Si es que además es muy sencillo y cuando te entre el maldito bicho y te encuentres en la soledad de la UCI, con la muerte a las puertas y tus ojos llorosos, ya puedes maldecir y echar las culpas al político de turno o al médico, que el que se marcha eres tú; y os lo digo por experiencia, pues aquella noche del infarto ya podía maldecir que la culpa fuese del médico que me mandó para casa porque mi dolor pectoral era un “simple” resfriado, porque el que se iba era yo, y  nadie más.

Es un momento crucial y hay que intentar por todos los medios poner los remedios que sean necesarios, los capotes que hagan falta para burlarle, las mascarillas que sean necesarias, sean de color amarillo o rosa que, como dice ese sanador de almas y vidas que es El Principito: Lo esencial es invisible a los ojos. Derechos, por supuesto, deberes también.

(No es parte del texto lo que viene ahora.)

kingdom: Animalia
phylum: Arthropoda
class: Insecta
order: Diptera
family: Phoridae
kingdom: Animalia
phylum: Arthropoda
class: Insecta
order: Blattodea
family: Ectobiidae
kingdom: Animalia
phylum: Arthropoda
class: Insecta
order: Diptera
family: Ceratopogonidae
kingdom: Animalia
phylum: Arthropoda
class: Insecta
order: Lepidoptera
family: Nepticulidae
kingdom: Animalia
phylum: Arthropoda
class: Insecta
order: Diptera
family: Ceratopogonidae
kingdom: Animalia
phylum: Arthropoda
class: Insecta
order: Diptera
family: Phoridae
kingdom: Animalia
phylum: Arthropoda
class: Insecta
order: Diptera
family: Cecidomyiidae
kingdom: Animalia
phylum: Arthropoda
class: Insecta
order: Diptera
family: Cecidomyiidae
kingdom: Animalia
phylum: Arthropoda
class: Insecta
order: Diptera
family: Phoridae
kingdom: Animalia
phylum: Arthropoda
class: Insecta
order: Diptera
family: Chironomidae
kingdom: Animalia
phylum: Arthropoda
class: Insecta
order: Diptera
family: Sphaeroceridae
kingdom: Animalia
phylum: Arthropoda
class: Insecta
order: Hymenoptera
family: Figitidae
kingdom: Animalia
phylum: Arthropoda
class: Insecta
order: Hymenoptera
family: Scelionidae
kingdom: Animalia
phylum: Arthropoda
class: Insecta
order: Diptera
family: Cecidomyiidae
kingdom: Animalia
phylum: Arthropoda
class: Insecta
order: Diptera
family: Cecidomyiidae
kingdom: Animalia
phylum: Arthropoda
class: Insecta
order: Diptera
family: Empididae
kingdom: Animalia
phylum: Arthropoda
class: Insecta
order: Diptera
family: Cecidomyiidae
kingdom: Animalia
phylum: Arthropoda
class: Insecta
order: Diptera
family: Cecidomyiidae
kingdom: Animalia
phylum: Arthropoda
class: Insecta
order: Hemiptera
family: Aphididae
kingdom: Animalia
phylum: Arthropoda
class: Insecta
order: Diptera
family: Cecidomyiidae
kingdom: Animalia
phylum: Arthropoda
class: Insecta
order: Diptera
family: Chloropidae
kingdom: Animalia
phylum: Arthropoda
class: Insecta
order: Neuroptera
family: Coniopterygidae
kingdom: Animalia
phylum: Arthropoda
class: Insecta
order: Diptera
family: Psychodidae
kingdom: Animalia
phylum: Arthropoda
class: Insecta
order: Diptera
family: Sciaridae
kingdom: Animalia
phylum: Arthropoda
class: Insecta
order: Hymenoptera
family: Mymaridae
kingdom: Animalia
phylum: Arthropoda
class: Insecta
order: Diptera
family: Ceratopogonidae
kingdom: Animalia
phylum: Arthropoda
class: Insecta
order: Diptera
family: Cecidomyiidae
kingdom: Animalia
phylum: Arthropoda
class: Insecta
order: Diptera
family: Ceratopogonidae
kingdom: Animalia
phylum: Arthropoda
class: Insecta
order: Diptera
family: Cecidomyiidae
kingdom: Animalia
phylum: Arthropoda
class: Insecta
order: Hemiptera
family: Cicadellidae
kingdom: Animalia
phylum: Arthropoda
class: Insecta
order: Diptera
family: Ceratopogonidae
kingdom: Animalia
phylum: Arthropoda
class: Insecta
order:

Mi generación ya sufrió una terrible pandemia: la del sida y la heroína, que se llevaron por delante a gente magnífica y extraordinaria. La segunda de ellas, la de la heroína fue más difícil de erradicar pero bastaron campañas de concienciación para que, afortunadamente, la inmensa mayoría de los jóvenes rechazáramos la tentadora invitación de la jeringuilla porque decían que “te ponía”; y vaya que si te ponía, pero a las puertas del abismo.

La primera de ellas, la del sida, resultó mucho más fácil de contener a pesar de su multitudinario avance. Bastaba con un simple «manda güevos, condón»; con la colocación de un profiláctico a la hora de consumir sexo o hacer el amor que no siempre es lo mismo. ¡¡Fue tan fácil: póntelo, pónselo¡¡ Así que tuvimos que aprender a colocarnos la dichosa gomita que tiraba del prepucio que no veas y los más tímidos y pudorosos a recurrir al amigo caradura que conseguía los condones más baratos y se llevaba una comisión. Siempre hubo gente «pa tó», como ahora, pero eso no es excusa.

Y que la casa empieza por los cimientos, por supuesto, produce náuseas la flojera que le ha entrado a  las grandes superficies, al menos a la de mi pueblo, porque es verano y toca hacer caja y adonde acudí el otro día, ¡Dios mío!, colas enormes en todas las cajas sin distancia de seguridad, aforo ilimitado y casi a empujones en las estanterías. Así desde luego no.

En fin que tenemos una oportunidad de oro, tal vez la última antes de la llegada del otoño, para intentar detener el temible avance de la pandemia, y además es tan fácil: la mascarilla, póntela, pónsela.